In these matters it is necessary to separate the question of formation of contract from its completion. The first question is whether the parties have reached an agreement on all essential terms. There is not usually any difficulty in connection with the settlement of a claim or action for cash. That is what happened here and as a settlement implies a promise to furnish a release and, if there is an action, a consent dismissal unless there is a contractual agreement to the contrary, there was agreement on all essential terms.

The next stage is the completion of the agreement. If there are no specific terms in this connection either party is entitled to submit whatever releases or other documentation he thinks appropriate. Ordinary business and professional practice cannot be equated to a game of checkers where a player is conclusively presumed to have made his move the moment he removes his hand from the piece. One can tender whatever documents he thinks appropriate without rescinding the settlement agreement. If such documents are accepted and executed and returned then the contract, which has been executory, becomes executed. If the documents are not accepted then there must be further discussion but neither party is released or discharged unless the other party has demonstrated an unwillingness to be bound by the agreement by insisting upon terms or conditions which have not been agreed upon or are not reasonably implied in these circumstances.

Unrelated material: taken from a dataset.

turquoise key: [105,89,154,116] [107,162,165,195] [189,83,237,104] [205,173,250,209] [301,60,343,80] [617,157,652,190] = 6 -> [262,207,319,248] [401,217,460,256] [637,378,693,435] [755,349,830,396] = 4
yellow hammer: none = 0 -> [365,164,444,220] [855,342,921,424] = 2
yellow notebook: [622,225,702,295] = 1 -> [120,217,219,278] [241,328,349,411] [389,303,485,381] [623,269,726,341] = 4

[15] In the case at bar, the question becomes whether the defendants, in sending over the cheque for the settlement sum along with the release documents, insisted upon terms or conditions which had not been agreed upon or were not reasonably implied in these circumstances.

[16] There is no doubt upon the affidavit material filed by the plaintiff that when ICBC offered the plaintiff $7,000 via her counsel Mr. Mickelson, she told Mr. Mickelson to accept that offer.  He did.

[17] It was after a conversation with friends that the plaintiff telephoned Mr. Mickelson again and told him that she would not accept the offer.

[18] The plaintiff says that the documents, which she saw only after purporting to withdraw her acceptance, show that Mr. Mickelson did not follow her instructions.  She had instructed him to make an offer at $6,500, plus user fees, plus all of her expenses, an offer that would have amounted to $7,692.  However, she points out that according to the ICBC adjuster’s notes, Mr. Mickelson did not make an offer of $7,692.  Instead, he countered ICBC’s offer of $5,500 with an offer of $7,000.  Thus, the offer that he made was $692 less than the one authorized by the plaintiff.

[19] Nevertheless, when Mr. Mickelson told the plaintiff that ICBC had made an offer of $7,000, it is undisputed that she said she would accept ICBC’s offer.

[20] In these circumstances, I cannot see how the fact that the offer was $692 less than what was originally authorized matters.  The fact is that there was $7,000 on the table.  Her solicitor advised her to take this offer and she did.

The lesson in this case is to make sure that when you give your lawyer settlement instructions understand that he/she can make a binding commitment on your behalf based on these instructions.  Better yet,if you don’t know your lawyers negotiation tactics consider asking him or her to negotiate on a non-binding basis giving you, the client, the final say when the claim settlement paperwork is presented to you.